En effet, la clause figurant à l'article 9 prévoyant qu'à compter du huitième jour de la signature et après la date de la rentrée scolaire tout désistement entraîne le paiement immédiat du solde de la scolarité annuel, aucune remboursement ni réduction des frais de scolarité ne pouvant être consenti en cas de départ volontaire, il y a lieu de considérer qu'eu égard au montant élevé des frais de scolarité laissés à leur charge, les parents sont empêchés de se dégager du contrat, même pour un motif légitime et impérieux, alors que le contrat réserve la possibilité pour le professionnel d'annuler le contrat en cas d'effectif insuffisant, sans autre précision ; de même, le professionnel a également la faculté d'annuler l'inscription en cours d'année dans le cadre du règlement intérieur là encore sans autre précision ou en cas de non-respect des échéances tout en mettant à la charge de l'étudiant une partie voire la totalité des frais de scolarité.

Il résulte de ce qui précède que les clauses n° 9 et 10 des conditions générales du contrat doivent être déclarées abusives et donc réputées non écrites. »

2/ « Il convient de rappeler que même si les clauses n° 9 et 10 des conditions générales du contrat ont été déclarées abusives et donc réputées non écrites, il n'en demeure pas moins que la convention dans ses autres dispositions subsiste et qu'il est soumis au droit commun des contrats pour le reste. »

3/ « Il résulte des éléments du dossier que M. X. s'est inscrit en première année de BTS MANAGEMENT DES UNITÉS COMMERCIALES (MUC) pour l'année scolaire 2012-2013, qu'il a suivi les cours et payé l'intégralité des frais de scolaires y compris un droit d'inscription de 60 euros, soit la somme totale de 5.360 euros. M. X. s'est de nouveau inscrit, cette fois en deuxième année de BTS MUC, pour l'année scolaire 2013-2014. Il a rempli le dossier d'inscription le 14 octobre 2013 mais n'a cette fois réglé aucune somme. Le fait qu'il ait signé le dossier d'inscription le 14 octobre 2013 n'est pas incompatible avec le fait qu'il ait suivi les cours dès le 1er septembre 2013, ce d'autant qu'il avait déjà effectué une première année de BTS.

★ ★ ★ ★ ★ ★ ★

Question à traiter
(a) D'après l'extrait, quelles clauses des conditions générales du contrat sont déclarées abusives ?
(b) Quelle somme totale M. X. a-t-il payée pour l'année scolaire 2012-2013 ?
(c) À quelle date a-t-il rempli le dossier d'inscription en deuxième année de BTS MUC ?
Les données n'ont aucun rapport avec l'extrait.

Données disponibles

★ ★ ★ ★ ★ ★ ★

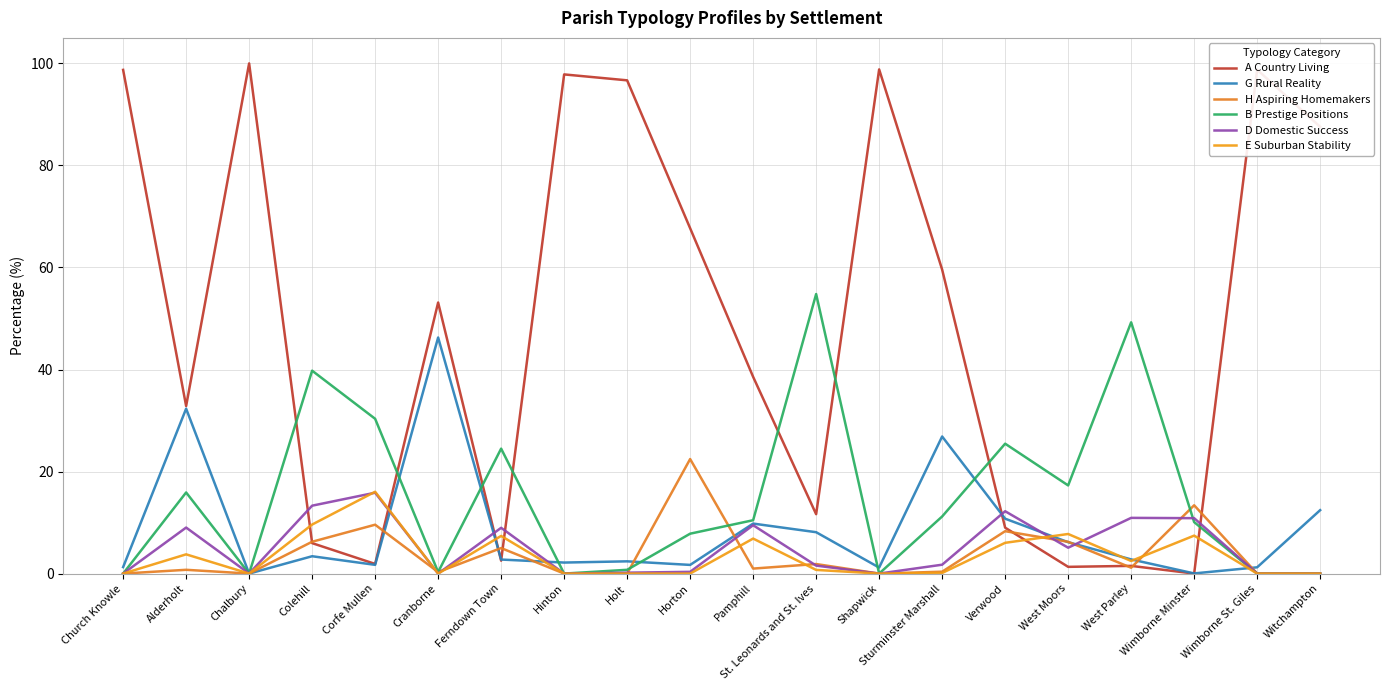

At which category is the sum across all series the highest?

Church Knowle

★ ★ ★ ★ ★ ★ ★

Résultat
(a) Les clauses n° 9 et 10.
(b) 5.360 euros, droit d'inscription de 60 euros compris.
(c) Le 14 octobre 2013.